For brands, this proximity changes inventory decisions. Instead of committing to large seasonal buys months in advance, brands can place smaller initial orders, respond to real sell-through, and replenish in days rather than months. Inventory shifts from forecast-driven to demand-driven, reducing overproduction, excess stock, and markdown exposure. Over time, the same model extends to other high-wage, consumer-adjacent markets globally. 

16. How do you turn your IP portfolio into a practical moat, and where are you open to collaboration? 

Our IP protects a system-level architecture built through years of focused R&D, with over 95 patents spanning adhesives, robotics, and software for fabric perception, soft-material handling, and process control. This includes Pixel™, Thermo(re)set™, and our MeRA™ robotic assembly systems. 

What differentiates CreateMe is how these elements are unified through Physical AI into a single platform where materials, tooling, and robotic behavior are coordinated through software and improve through sustained use. We protect that core while collaborating through structured licensing—deploying complete or modular systems in apparel, and scoping defined applications in adjacent categories where the same assembly principles apply. 

17. What milestones will signal readiness as you expand into tees, athleisure, and new geographies over the next 24 months? 

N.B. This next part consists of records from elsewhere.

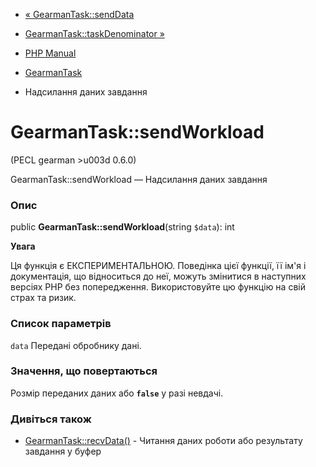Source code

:- [« GearmanTask::sendData](gearmantask.senddata.md)
- [GearmanTask::taskDenominator »](gearmantask.taskdenominator.md)

- [PHP Manual](index.md)
- [GearmanTask](class.gearmantask.md)
- Надсилання даних завдання

# GearmanTask::sendWorkload

(PECL gearman \>u003d 0.6.0)

GearmanTask::sendWorkload — Надсилання даних завдання

### Опис

public **GearmanTask::sendWorkload**(string `$data`): int

**Увага**

Ця функція є ЕКСПЕРИМЕНТАЛЬНОЮ. Поведінка цієї функції, її ім'я
і документація, що відноситься до неї, можуть змінитися в наступних версіях
PHP без попередження. Використовуйте цю функцію на свій страх та ризик.

### Список параметрів

`data`
Передані обробнику дані.

### Значення, що повертаються

Розмір переданих даних або **`false`** у разі невдачі.

### Дивіться також

- [GearmanTask::recvData()](gearmantask.recvdata.md) - Читання даних
роботи або результату завдання у буфер
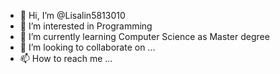 - 👋 Hi, I’m @Lisalin5813010
- 👀 I’m interested in Programming
- 🌱 I’m currently learning Computer Science as Master degree
- 💞️ I’m looking to collaborate on ...
- 📫 How to reach me ...

<!---
Lisalin5813010/Lisalin5813010 is a ✨ special ✨ repository because its `README.md` (this file) appears on your GitHub profile.
You can click the Preview link to take a look at your changes.
--->
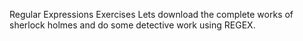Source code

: Regular Expressions Exercises
Lets download the complete works of sherlock holmes and do some detective work using REGEX.
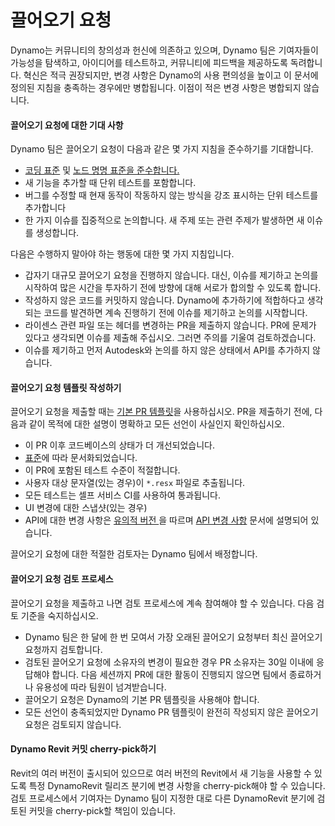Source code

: # 끌어오기 요청

Dynamo는 커뮤니티의 창의성과 헌신에 의존하고 있으며, Dynamo 팀은 기여자들이 가능성을 탐색하고, 아이디어를 테스트하고, 커뮤니티에 피드백을 제공하도록 독려합니다. 혁신은 적극 권장되지만, 변경 사항은 Dynamo의 사용 편의성을 높이고 이 문서에 정의된 지침을 충족하는 경우에만 병합됩니다. 이점이 적은 변경 사항은 병합되지 않습니다.

#### 끌어오기 요청에 대한 기대 사항 <a href="#pull-request-expectations" id="pull-request-expectations"></a>

Dynamo 팀은 끌어오기 요청이 다음과 같은 몇 가지 지침을 준수하기를 기대합니다.

* [코딩 표준](https://github.com/DynamoDS/Dynamo/wiki/Coding-Standards) 및 [노드 명명 표준을 준수합니다.](https://github.com/DynamoDS/Dynamo/wiki/Naming-Standards)
* 새 기능을 추가할 때 단위 테스트를 포함합니다.
* 버그를 수정할 때 현재 동작이 작동하지 않는 방식을 강조 표시하는 단위 테스트를 추가합니다
* 한 가지 이슈를 집중적으로 논의합니다. 새 주제 또는 관련 주제가 발생하면 새 이슈를 생성합니다.

다음은 수행하지 말아야 하는 행동에 대한 몇 가지 지침입니다.

* 갑자기 대규모 끌어오기 요청을 진행하지 않습니다. 대신, 이슈를 제기하고 논의를 시작하여 많은 시간을 투자하기 전에 방향에 대해 서로가 합의할 수 있도록 합니다.
* 작성하지 않은 코드를 커밋하지 않습니다. Dynamo에 추가하기에 적합하다고 생각되는 코드를 발견하면 계속 진행하기 전에 이슈를 제기하고 논의를 시작합니다.
* 라이센스 관련 파일 또는 헤더를 변경하는 PR을 제출하지 않습니다. PR에 문제가 있다고 생각되면 이슈를 제출해 주십시오. 그러면 주의를 기울여 검토하겠습니다.
* 이슈를 제기하고 먼저 Autodesk와 논의를 하지 않은 상태에서 API를 추가하지 않습니다.

#### 끌어오기 요청 템플릿 작성하기 <a href="#filling-out-the-pull-request-template" id="filling-out-the-pull-request-template"></a>

끌어오기 요청을 제출할 때는 [기본 PR 템플릿](https://github.com/DynamoDS/Dynamo/blob/master/.github/PULL\_REQUEST\_TEMPLATE.md)을 사용하십시오. PR을 제출하기 전에, 다음과 같이 목적에 대한 설명이 명확하고 모든 선언이 사실인지 확인하십시오.

* 이 PR 이후 코드베이스의 상태가 더 개선되었습니다.
* [표준](https://github.com/DynamoDS/Dynamo/wiki/Coding-Standards)에 따라 문서화되었습니다.
* 이 PR에 포함된 테스트 수준이 적절합니다.
* 사용자 대상 문자열(있는 경우)이 `*.resx` 파일로 추출됩니다.
* 모든 테스트는 셀프 서비스 CI를 사용하여 통과됩니다.
* UI 변경에 대한 스냅샷(있는 경우)
* API에 대한 변경 사항은 [유의적 버전 ](https://github.com/DynamoDS/Dynamo/wiki/Dynamo-Versions)을 따르며 [API 변경 사항](https://github.com/DynamoDS/Dynamo/wiki/API-Changes) 문서에 설명되어 있습니다.

끌어오기 요청에 대한 적절한 검토자는 Dynamo 팀에서 배정합니다.

#### 끌어오기 요청 검토 프로세스 <a href="#pull-request-review-process" id="pull-request-review-process"></a>

끌어오기 요청을 제출하고 나면 검토 프로세스에 계속 참여해야 할 수 있습니다. 다음 검토 기준을 숙지하십시오.

* Dynamo 팀은 한 달에 한 번 모여서 가장 오래된 끌어오기 요청부터 최신 끌어오기 요청까지 검토합니다.
* 검토된 끌어오기 요청에 소유자의 변경이 필요한 경우 PR 소유자는 30일 이내에 응답해야 합니다. 다음 세션까지 PR에 대한 활동이 진행되지 않으면 팀에서 종료하거나 유용성에 따라 팀원이 넘겨받습니다.
* 끌어오기 요청은 Dynamo의 기본 PR 템플릿을 사용해야 합니다.
* 모든 선언이 충족되었지만 Dynamo PR 템플릿이 완전히 작성되지 않은 끌어오기 요청은 검토되지 않습니다.

#### Dynamo Revit 커밋 cherry-pick하기 <a href="#cherry-picking-dynamo-revit-commits" id="cherry-picking-dynamo-revit-commits"></a>

Revit의 여러 버전이 출시되어 있으므로 여러 버전의 Revit에서 새 기능을 사용할 수 있도록 특정 DynamoRevit 릴리즈 분기에 변경 사항을 cherry-pick해야 할 수 있습니다. 검토 프로세스에서 기여자는 Dynamo 팀이 지정한 대로 다른 DynamoRevit 분기에 검토된 커밋을 cherry-pick할 책임이 있습니다.
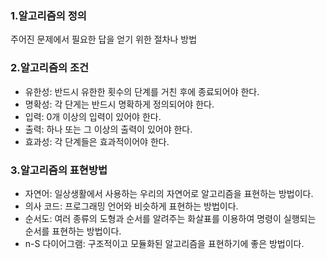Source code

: <h3>1.알고리즘의 정의</h3>
주어진 문제에서 필요한 답을 얻기 위한 절차나 방법<br>
<h3>2.알고리즘의 조건</h3>

- 유한성: 반드시 유한한 횟수의 단계를 거친 후에 종료되어야 한다.<br>
- 명확성: 각 단게는 반드시 명확하게 정의되어야 한다.<br>
- 입력: 0개 이상의 입력이 있어야 한다.<br>
- 출력: 하나 또는 그 이상의 출력이 있어야 한다.<br>
- 효과성: 각 단계들은 효과적이어야 한다.<br>
<h3>3.알고리즘의 표현방법</h3>

- 자연어: 일상생활에서 사용하는 우리의 자연어로 알고리즘을 표현하는 방법이다.<br>
- 의사 코드: 프로그래밍 언어와 비슷하게 표현하는 방법이다.<br>
- 순서도: 여러 종류의 도형과 순서를 알려주는 화살표를 이용하여 명령이 실행되는 순서를 표현하는 방법이다. <br>
- n-S 다이어그램: 구조적이고 모듈화된 알고리즘을 표현하기에 좋은 방법이다.<br>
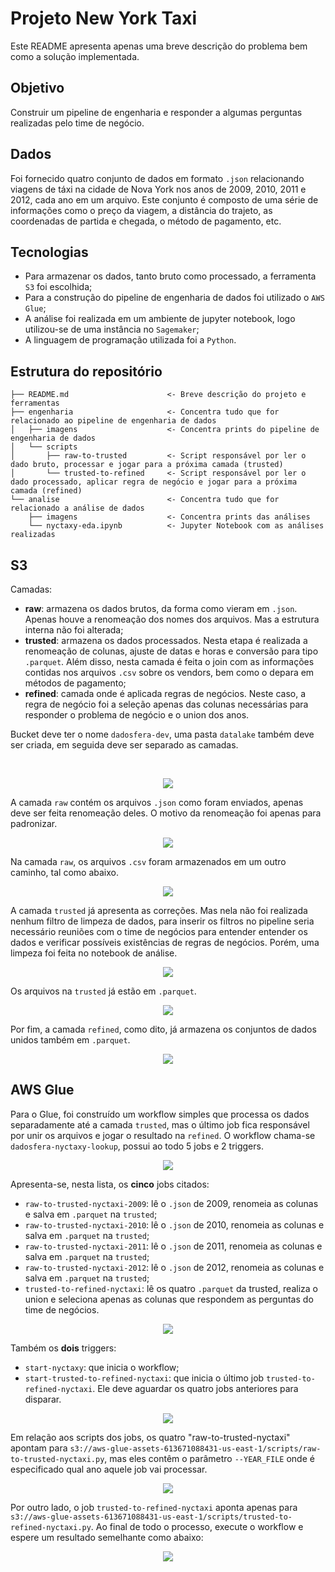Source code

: # Projeto New York Taxi

Este README apresenta apenas uma breve descrição do problema bem como a solução implementada.

## Objetivo
Construir um pipeline de engenharia e responder a algumas perguntas realizadas pelo time de negócio.

## Dados
Foi fornecido quatro conjunto de dados em formato `.json` relacionando viagens de táxi na cidade de Nova York nos anos de 2009, 2010, 2011 e 2012, cada ano em um arquivo. Este conjunto é composto de uma série de informações como o preço da viagem, a distância do trajeto, as coordenadas de partida e chegada, o método de pagamento, etc.

## Tecnologias
- Para armazenar os dados, tanto bruto como processado, a ferramenta `S3` foi escolhida;
- Para a construção do pipeline de engenharia de dados foi utilizado o `AWS Glue`;
- A análise foi realizada em um ambiente de jupyter notebook, logo utilizou-se de uma instância no `Sagemaker`;
- A linguagem de programação utilizada foi a `Python`.

## Estrutura do repositório

    ├── README.md                      <- Breve descrição do projeto e ferramentas
    ├── engenharia                     <- Concentra tudo que for relacionado ao pipeline de engenharia de dados
    │   ├── imagens                    <- Concentra prints do pipeline de engenharia de dados
    │   └── scripts                    
    │       ├── raw-to-trusted         <- Script responsável por ler o dado bruto, processar e jogar para a próxima camada (trusted)
    │       └── trusted-to-refined     <- Script responsável por ler o dado processado, aplicar regra de negócio e jogar para a próxima camada (refined)
    └── analise                        <- Concentra tudo que for relacionado a análise de dados
        ├── imagens                    <- Concentra prints das análises
        └── nyctaxy-eda.ipynb          <- Jupyter Notebook com as análises realizadas          
    
## S3
Camadas:
- **raw**: armazena os dados brutos, da forma como vieram em `.json`. Apenas houve a renomeação dos nomes dos arquivos. Mas a estrutura interna não foi alterada;
- **trusted**: armazena os dados processados. Nesta etapa é realizada a renomeação de colunas, ajuste de datas e horas e conversão para tipo `.parquet`. Além disso, nesta camada é feita o join com as informações contidas nos arquivos `.csv` sobre os vendors, bem como o depara em métodos de pagamento; 
- **refined**: camada onde é aplicada regras de negócios. Neste caso, a regra de negócio foi a seleção apenas das colunas necessárias para responder o problema de negócio e o union dos anos. 

Bucket deve ter o nome `dadosfera-dev`, uma pasta `datalake` também deve ser criada, em seguida deve ser separado as camadas.

<br>

<p align="center">
  <img src="engenharia/imagens/datalake.jpg">
</p>

A camada `raw` contém os arquivos `.json` como foram enviados, apenas deve ser feita renomeação deles. O motivo da renomeação foi apenas para padronizar.

<p align="center">
  <img src="engenharia/imagens/camada-raw.jpg">
</p>

Na camada `raw`, os arquivos `.csv` foram armazenados em um outro caminho, tal como abaixo.

<p align="center">
  <img src="engenharia/imagens/camada-raw-lookup.jpg">
</p>

A camada `trusted` já apresenta as correções. Mas nela não foi realizada nenhum filtro de limpeza de dados, para inserir os filtros no pipeline seria necessário reuniões com o time de negócios para entender entender os dados e verificar possíveis existências de regras de negócios. Porém, uma limpeza foi feita no notebook de análise.

<p align="center">
  <img src="engenharia/imagens/camada-trusted.jpg">
</p>

Os arquivos na `trusted` já estão em `.parquet`.

<p align="center">
  <img src="engenharia/imagens/camada-trusted-parquet.jpg">
</p>

Por fim, a camada `refined`, como dito, já armazena os conjuntos de dados unidos também em `.parquet`.

<p align="center">
  <img src="engenharia/imagens/camada-refined.jpg">
</p>


## AWS Glue

Para o Glue, foi construído um workflow simples que processa os dados separadamente até a camada `trusted`, mas o último job fica responsável por unir os arquivos e jogar o resultado na `refined`. O workflow chama-se `dadosfera-nyctaxy-lookup`, possui ao todo 5 jobs e 2 triggers.

<p align="center">
  <img src="engenharia/imagens/workflow-aws-glue.jpg">
</p>

Apresenta-se, nesta lista, os **cinco** jobs citados:
- `raw-to-trusted-nyctaxi-2009`: lê o `.json` de 2009, renomeia as colunas e salva em `.parquet` na `trusted`;
- `raw-to-trusted-nyctaxi-2010`: lê o `.json` de 2010, renomeia as colunas e salva em `.parquet` na `trusted`;
- `raw-to-trusted-nyctaxi-2011`: lê o `.json` de 2011, renomeia as colunas e salva em `.parquet` na `trusted`;
- `raw-to-trusted-nyctaxi-2012`: lê o `.json` de 2012, renomeia as colunas e salva em `.parquet` na `trusted`;
- `trusted-to-refined-nyctaxi`: lê os quatro `.parquet` da trusted, realiza o union e seleciona apenas as colunas que respondem as perguntas do time de negócios.

<p align="center">
  <img src="engenharia/imagens/jobs-aws-glue.jpg">
</p>

Também os **dois** triggers:
- `start-nyctaxy`: que inicia o workflow;
- `start-trusted-to-refined-nyctaxi`: que inicia o último job `trusted-to-refined-nyctaxi`. Ele deve aguardar os quatro jobs anteriores para disparar.

<p align="center">
  <img src="engenharia/imagens/workflow-aws-glue-detalhado.jpg">
</p>

Em relação aos scripts dos jobs, os quatro "raw-to-trusted-nyctaxi" apontam para `s3://aws-glue-assets-613671088431-us-east-1/scripts/raw-to-trusted-nyctaxi.py`, mas eles contêm o parâmetro `--YEAR_FILE` onde é especificado qual ano aquele job vai processar.

<p align="center">
  <img src="engenharia/imagens/parametro-job-aws-glue.jpg">
</p>

Por outro lado, o job `trusted-to-refined-nyctaxi` aponta apenas para `s3://aws-glue-assets-613671088431-us-east-1/scripts/trusted-to-refined-nyctaxi.py`. Ao final de todo o processo, execute o workflow e espere um resultado semelhante como abaixo:

<p align="center">
  <img src="engenharia/imagens/workflow-executado.jpg">
</p>




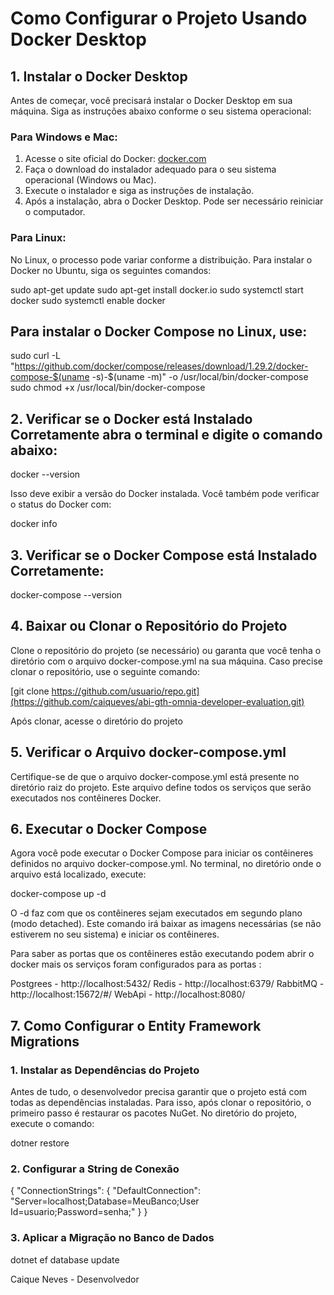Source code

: # Como Configurar o Projeto Usando Docker Desktop

## 1. Instalar o Docker Desktop

Antes de começar, você precisará instalar o Docker Desktop em sua máquina. Siga as instruções abaixo conforme o seu sistema operacional:

### Para Windows e Mac:
1. Acesse o site oficial do Docker: [docker.com](https://www.docker.com/products/docker-desktop)
2. Faça o download do instalador adequado para o seu sistema operacional (Windows ou Mac).
3. Execute o instalador e siga as instruções de instalação.
4. Após a instalação, abra o Docker Desktop. Pode ser necessário reiniciar o computador.

### Para Linux:
No Linux, o processo pode variar conforme a distribuição. Para instalar o Docker no Ubuntu, siga os seguintes comandos:


sudo apt-get update
sudo apt-get install docker.io
sudo systemctl start docker
sudo systemctl enable docker


## Para instalar o Docker Compose no Linux, use:


sudo curl -L "https://github.com/docker/compose/releases/download/1.29.2/docker-compose-$(uname -s)-$(uname -m)" -o /usr/local/bin/docker-compose
sudo chmod +x /usr/local/bin/docker-compose


## 2. Verificar se o Docker está Instalado Corretamente abra o terminal e digite o comando abaixo:


docker --version


Isso deve exibir a versão do Docker instalada. Você também pode verificar o status do Docker com:

docker info


## 3. Verificar se o Docker Compose está Instalado Corretamente:


docker-compose --version


## 4. Baixar ou Clonar o Repositório do Projeto

Clone o repositório do projeto (se necessário) ou garanta que você tenha o diretório com o arquivo docker-compose.yml na sua máquina.
Caso precise clonar o repositório, use o seguinte comando:

[git clone https://github.com/usuario/repo.git](https://github.com/caiqueves/abi-gth-omnia-developer-evaluation.git)

Após clonar, acesse o diretório do projeto

## 5. Verificar o Arquivo docker-compose.yml

Certifique-se de que o arquivo docker-compose.yml está presente no diretório raiz do projeto.
Este arquivo define todos os serviços que serão executados nos contêineres Docker.

## 6. Executar o Docker Compose

Agora você pode executar o Docker Compose para iniciar os contêineres definidos no arquivo docker-compose.yml.
No terminal, no diretório onde o arquivo está localizado, execute:

docker-compose up -d

O -d faz com que os contêineres sejam executados em segundo plano (modo detached).
Este comando irá baixar as imagens necessárias (se não estiverem no seu sistema) e iniciar os contêineres.

Para saber as portas que os contêineres estão executando podem abrir o docker mais os serviços foram configurados
para as portas :

Postgrees - http://localhost:5432/
Redis - http://localhost:6379/
RabbitMQ - http://localhost:15672/#/
WebApi - http://localhost:8080/

## 7. Como Configurar o Entity Framework Migrations

### 1. Instalar as Dependências do Projeto
Antes de tudo, o desenvolvedor precisa garantir que o projeto está com todas as dependências instaladas. Para isso, após clonar o repositório, o primeiro passo é restaurar os pacotes NuGet. No diretório do projeto, execute o comando:

dotner restore

### 2. Configurar a String de Conexão

{
  "ConnectionStrings": {
    "DefaultConnection": "Server=localhost;Database=MeuBanco;User Id=usuario;Password=senha;"
  }
}

### 3. Aplicar a Migração no Banco de Dados

dotnet ef database update




Caique Neves - Desenvolvedor









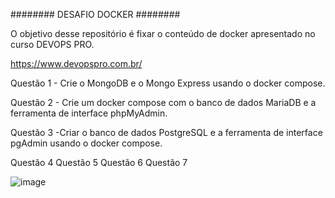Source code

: ########
DESAFIO DOCKER
########

O objetivo desse repositório é fixar o conteúdo de docker apresentado no curso DEVOPS PRO.

https://www.devopspro.com.br/

Questão 1 - Crie o MongoDB e o Mongo Express usando o docker compose.

Questão 2 - Crie um docker compose com o banco de dados MariaDB e a ferramenta de interface phpMyAdmin.

Questão 3 -Criar o banco de dados PostgreSQL e a ferramenta de interface pgAdmin usando o docker compose.


Questão 4
Questão 5
Questão 6
Questão 7

![image](https://github.com/andreelidio/desafio-profissional-docker/assets/97263573/41ed5da4-07f3-48d1-80fd-ab3cf2776eb5)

Readiness is defined by moving pilot systems into sustained commercial production and scaling into repeatable mass-production platforms. Through 2026, we are running intimates and T-shirts in pilot cells to generate runtime data, improve yield, and guide system upgrades. 

In parallel, we are merging our mechanical and robotic automation roadmap with our Physical AI roadmap to eliminate human-driven fine-dexterity setup. By 2027, we are targeting mass-production launches for intimates and T-shirts. Expansion into additional categories and geographies will follow primarily through customer pull, once those platforms are fully industrialized and repeatable.